Die EUid: viele Vorteile und noch mehr Herausforderungen?

Veröffentlicht am 29.06.2021

Bis voraussichtlich 2026 soll jeder Mitgliedstaat der Europäischen Union seinen Bürgern ein ID-Wallet anbieten, das überall in der EU anerkannt ist. Wie viele nationale Interessen verträgt die EUid? Und was ist nötig, um ihre Akzeptanz zu erhöhen? Patrick von Braunmühl, Leiter Public Affairs der Bundesdruckerei GmbH, gibt Auskunft. 

Experteninterview mit
Leiter Public Affairs bei der Bundesdruckerei GmbH
Patrick von Braunmühl
Leiter Public Affairs bei der Bundesdruckerei GmbH

Auf dem Weg zur europäischen digitalen Identität

Wie viele nationale Interessen verträgt die EUid? Und was ist nötig, damit Europas digitale Identität gegen die Single-Sign-on-Dienste der großen Plattformen besteht? Patrick von Braunmühl, Leiter Public Affairs der Bundesdruckerei GmbH, gibt Auskunft.

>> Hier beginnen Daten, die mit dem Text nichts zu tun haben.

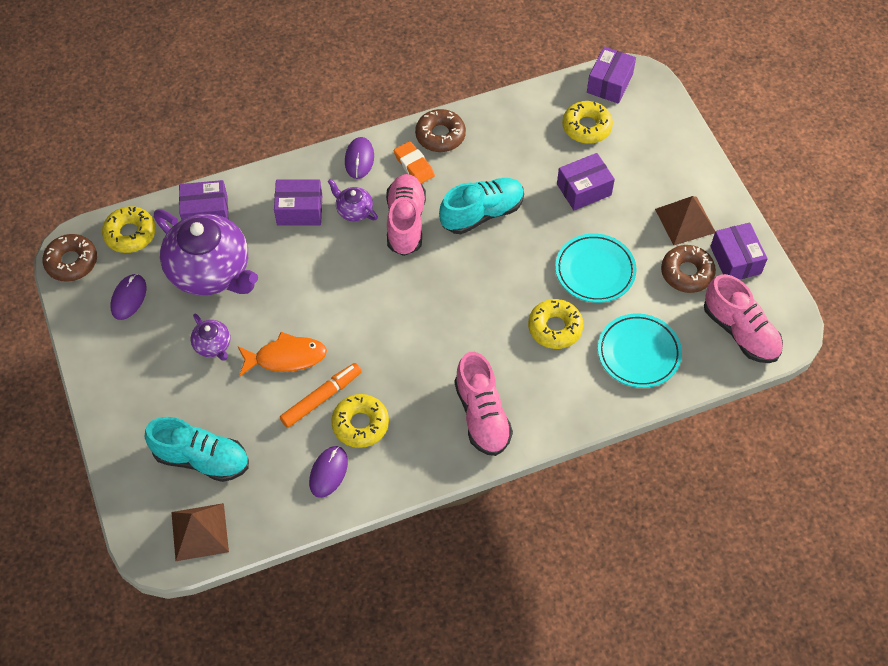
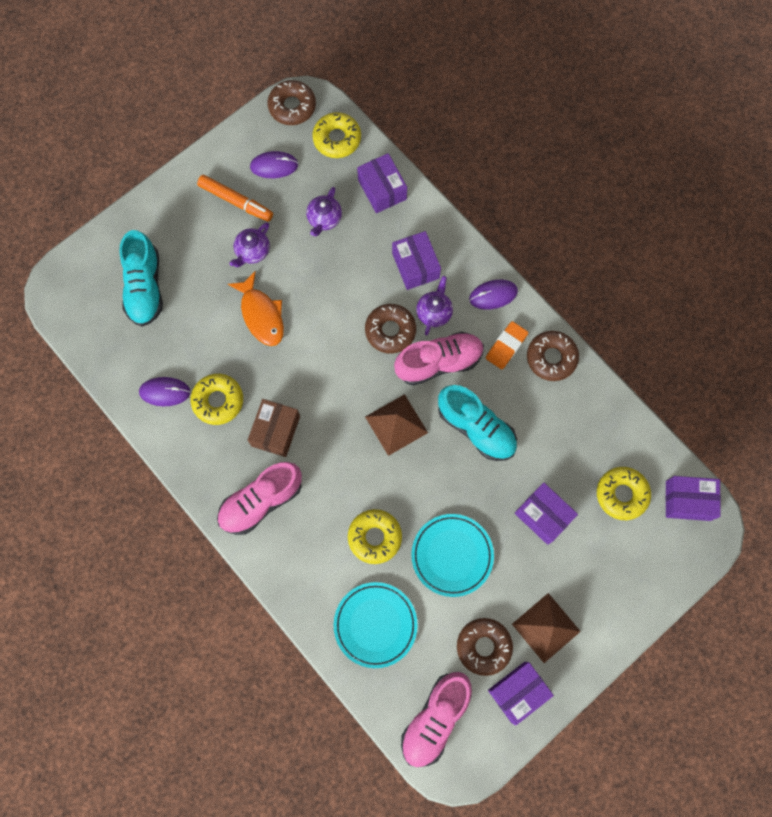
camera: 70 degrees right, 15 degrees up
purple teapot [154,209,258,296] -> purple teapot [306,187,342,236], size x0.44
brown pyramid [171,503,229,561] -> brown pyramid moved to [365,394,428,456]
orange marker [280,363,362,428] -> orange marker moved to [197,175,273,222]
none -> brown box [248,399,300,457]
none -> brown donut [365,304,416,354]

Die Süddeutsche Zeitung* schrieb, die EU habe am 3. Juni womöglich das Ende der Passwörter verkündet. Wie realistisch ist diese Einschätzung?

Auf jeden Fall ist die EUid eine sehr gute Alternative zur klassischen Nutzername-Passwort-Kombination. Einige sprechen ja sogar vom EU-Single-Sign-on. Die Europäische Kommission hat den Bürgern und Unternehmen hier ein Angebot gemacht: für eine universelle Möglichkeit, sich zu identifizieren, aber eben auch für einen sehr bequemen Weg, Berechtigungen vorzulegen – z. B. Führerschein, Bahnticket oder Zeugnisse.

Was ist konkret geplant?

Jeder Mitgliedstaat muss seinen Bürgern bis voraussichtlich 2026 ein sicheres, datenschutzkonformes ID-Wallet anbieten, das überall in der EU anerkannt ist und auf der eID des jeweiligen Landes basiert. Die darüber bereitgestellte sog. Person Identification Data (PID), bei uns der Personalausweis, stellt die Identität des Wallet-Inhabers sicher. Und sie erlaubt es, dem ID-Wallet nach und nach weitere Berechtigungsnachweise – sogenannte Credentials – hinzuzufügen. Eine wichtige Rolle werden dabei die bisherigen Vertrauensdiensteanbieter spielen, die Credentials überprüfen und verifizieren. Das Bemerkenswerte: Bisher verband man hoheitliche IDs eher mit Behördengängen. Allerdings wird die Verordnung der Europäischen Kommission ebenso in der Privatwirtschaft bestimmte Branchen und Plattformen dazu verpflichten, die EUid zu akzeptieren. Bald können wir also nicht nur unsere Ausweise, sondern auch andere Berechtigungsnachweise wie z.B. einen Führerschein  online vorlegen.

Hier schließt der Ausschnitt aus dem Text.